If we were only allowed to move one card, there would be 52 positions that the single card could be moved to. If we could move two cards, the first card would have 52 positions to choose from, but the second card would have 51 positions to choose from, since the first card has removed one possible position. Being able to move only two cards would give us 52 x 51 = 2,652 possible shuffles!
If we extend that logic out for every card, we get 52 x 51 x 50 x 49 x ... x 3 x 2 x 1 = 52! shuffles. Adding a ! after a number is called a factorial, and means that that number has been multiplied by every previous number, in the same way we've just demonstrated. But, what exactly is 52!? Well, it's a very big number. So big that you might not be able to get the answer on your calculator! It's so big we've given it it's own paragraph:
80,658,175,170,943,878,571,660,636,856,403,766,975,289,505,440,883,277,824,000,000,000,000
This, of course, is a number so mind-bogglingly big that it would be very very probable that any shuffle in the history of the world would have been completely unique, never seen before, and never to be repeated. Take a deck of cards out right now, and shuffle it, and you've probably made history.
Shuffling Bits
In an ideal world, every possible shuffle would have its own number, and we would be able to select any possible shuffle at any time and play the resulting game. Unfortunately, 52! is just so big that assigning each possible shuffle a number is beyond feasible (at least, if you wanted people to be able to use them!) But there needed to be a way for players to replay games that they had found particularly challenging or engaging, or to share those games with their friends.

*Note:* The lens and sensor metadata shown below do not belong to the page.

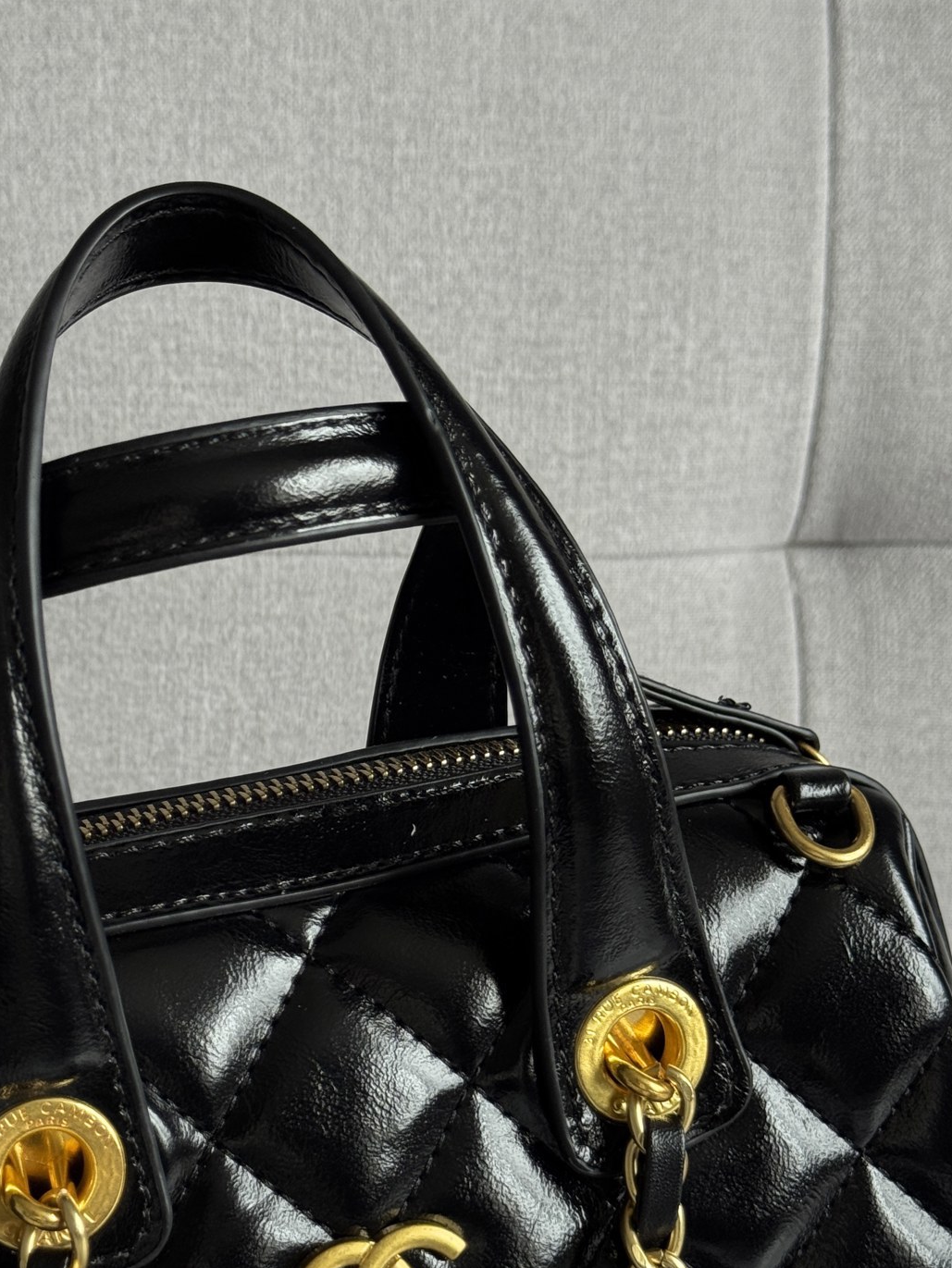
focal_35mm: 70
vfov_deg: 27.7
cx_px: 291
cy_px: 739
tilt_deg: -26.0
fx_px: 2566
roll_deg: -4.7
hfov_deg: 20.9
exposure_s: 1/75
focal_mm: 6.76
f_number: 1.78
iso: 100
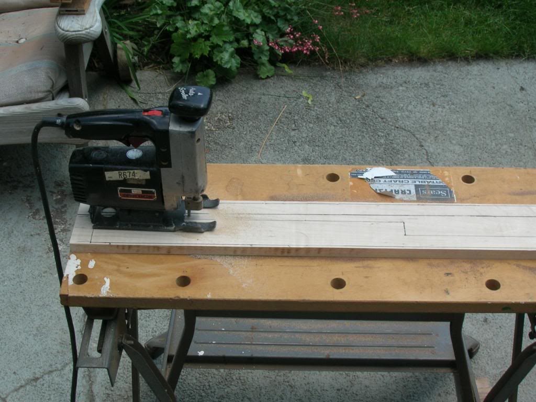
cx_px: 268
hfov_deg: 38.2
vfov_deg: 29.1
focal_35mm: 50
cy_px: 201
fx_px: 774
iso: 50
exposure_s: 1/140
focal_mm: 8.4
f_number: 5.6
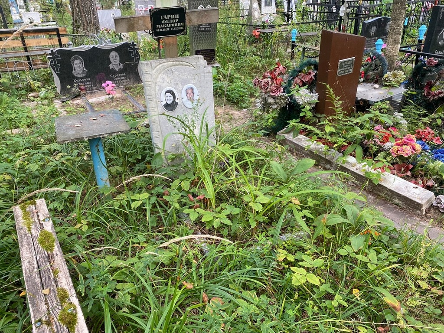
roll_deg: +1.1
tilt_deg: -28.2
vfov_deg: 53.1
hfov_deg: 67.3
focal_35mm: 26
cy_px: 166
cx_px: 222
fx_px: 333
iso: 80
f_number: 1.8
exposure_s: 1/121
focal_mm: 4.25
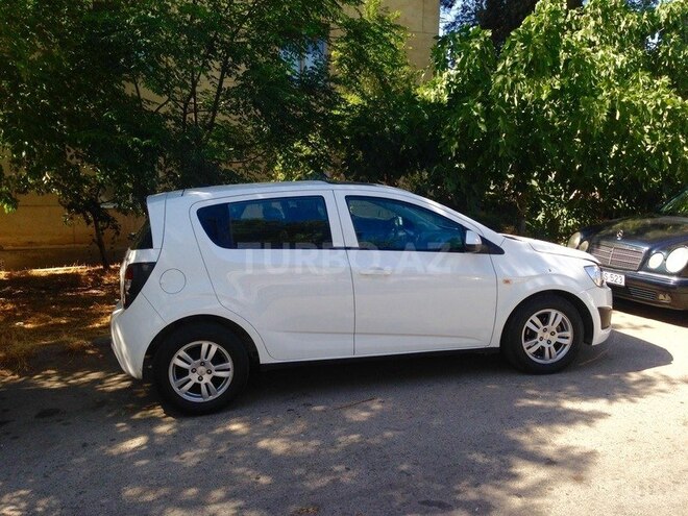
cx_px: 344
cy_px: 258
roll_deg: -0.7
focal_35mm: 33
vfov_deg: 42.9
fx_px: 656
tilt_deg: -5.7
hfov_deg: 55.4
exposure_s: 1/669
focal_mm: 4.12
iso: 50
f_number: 2.4
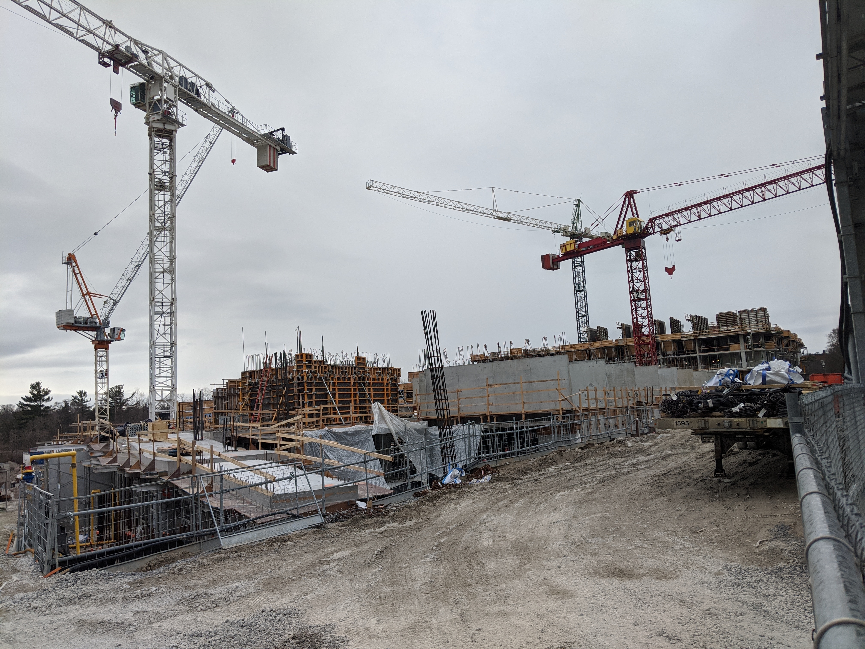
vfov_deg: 51.4
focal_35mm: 27
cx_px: 432
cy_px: 324
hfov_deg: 65.3
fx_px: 675
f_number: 1.8
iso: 69
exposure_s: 1/975
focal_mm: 4.44
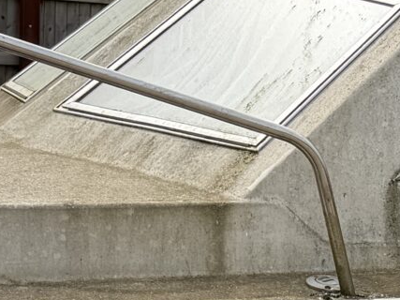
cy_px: 246
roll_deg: -2.8
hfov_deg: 13.4
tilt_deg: -6.6
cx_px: 468
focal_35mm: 144
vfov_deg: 10.3
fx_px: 1664
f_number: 1.78
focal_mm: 6.76
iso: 80
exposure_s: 1/5714
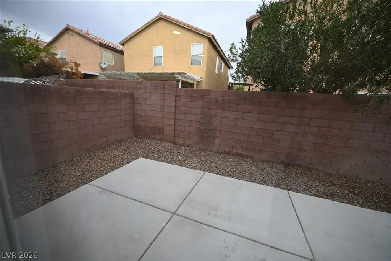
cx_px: 196
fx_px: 152
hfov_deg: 104.2
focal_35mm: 14
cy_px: 130
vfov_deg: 81.2
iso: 360
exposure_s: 1/250
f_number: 4
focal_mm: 14
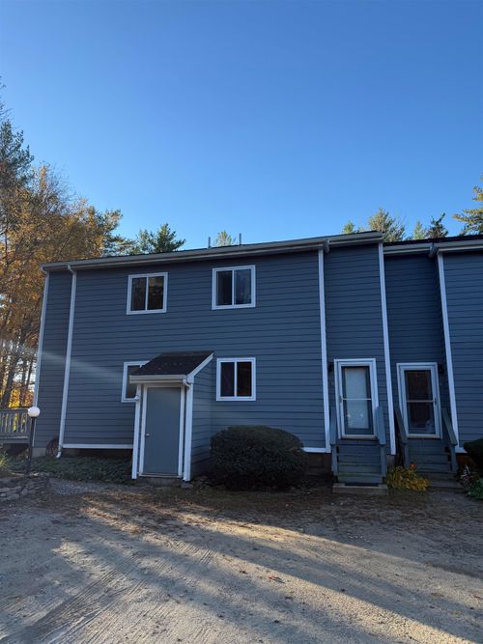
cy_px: 322
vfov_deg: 71.6
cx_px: 242
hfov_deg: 56.8
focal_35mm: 24
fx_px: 447
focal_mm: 6.76
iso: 80
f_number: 1.78
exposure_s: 1/1292
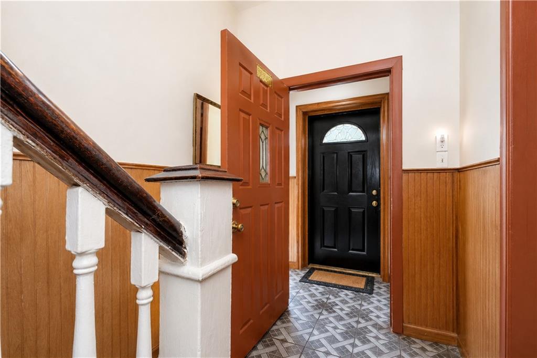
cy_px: 179
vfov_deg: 77.3
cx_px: 268
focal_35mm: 15
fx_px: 224
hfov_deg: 100.4
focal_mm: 10
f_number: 7.1
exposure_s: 1/60
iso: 2000
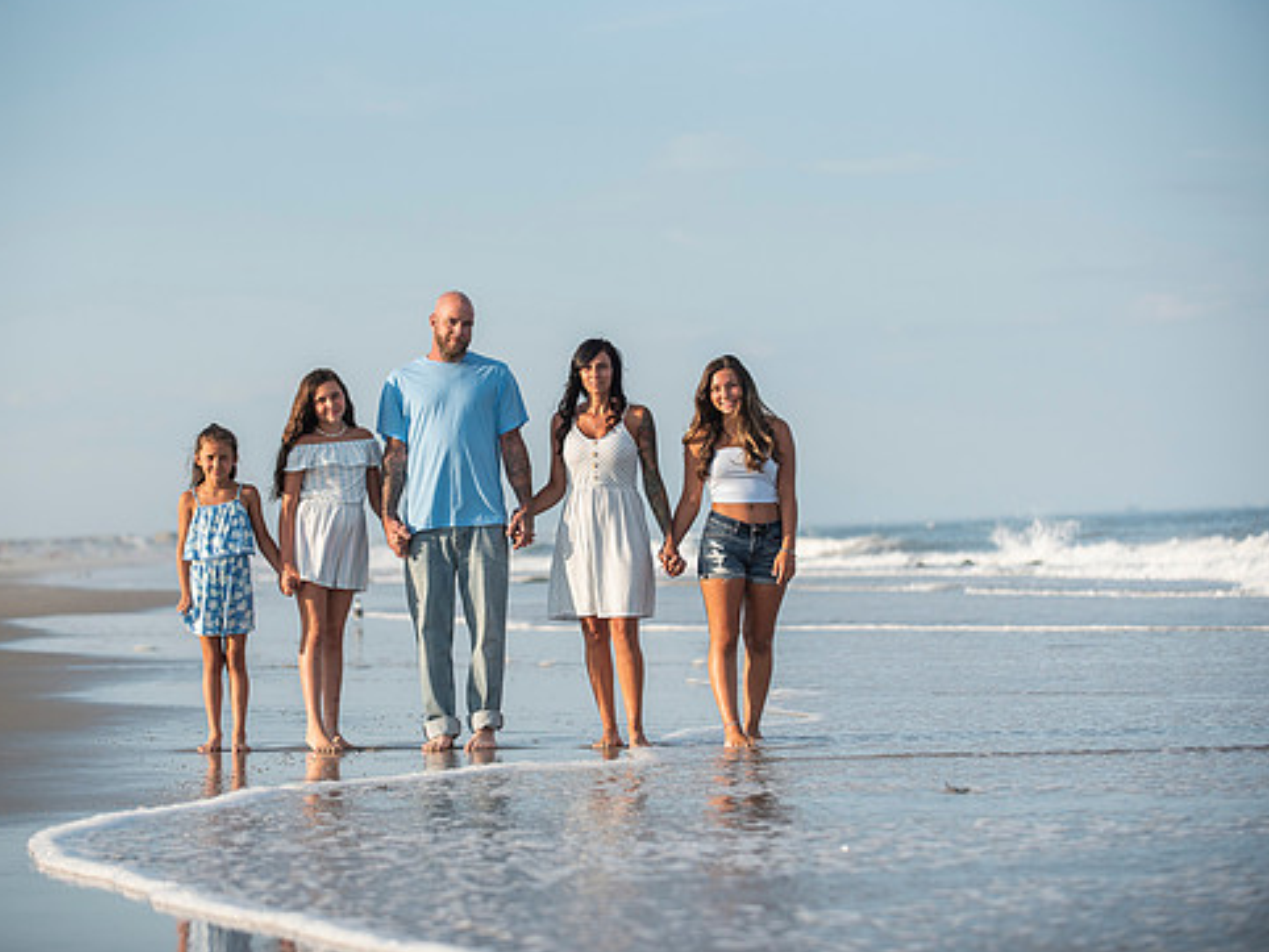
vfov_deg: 12.6
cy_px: 456
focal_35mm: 118
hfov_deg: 16.7
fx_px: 4328
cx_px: 582
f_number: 3.2
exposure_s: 1/4000
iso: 250
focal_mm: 102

Microsoft has famously released a version of FreeCell with every version of Windows since 1995, and they originally tackled this problem by using a Pseudorandom number generator (PRNG) with an input "seed", that would generate the same shuffle every time, based on that seed. However, computers in 1995 did not generally have the memory or computing power to handle exceptionally large numbers, leading Microsoft to provide only 32,000 possible shuffles. Microsoft's PRNG used a 16-bit signed integer as a seed. An integer is a whole number (like 1, or 256, or 1234), and can either be unsigned (positive numbers only), or signed (both positive and negative numbers). A 16-bit signed integer can only hold up to 16 bits of information, meaning its valid values can range from -32,768 to 32,767, hence the 32,000 game limit.
Size Does Matter
From what we've seen so far, 32,000 is a much, much smaller number than 52!, a mere drop in the bucket. So how do we achieve the unthinkable, and give you the ability to play every possible shuffle?
Firstly, we don't use a PRNG. Our algorithm is as close to truly random as possible, meaning that you will (almost certainly) never get the same game dealt to you twice. But you've told us that sometimes you'd like to be able to put aside one hand, to revisit it at another time if it is challenging or maybe even unsolvable (it is possible!)
So in order to make the most of our 52! shuffles and your desire for replayability, we simply allocate save data slots, like a video game, with the ability to save and load those games at any time.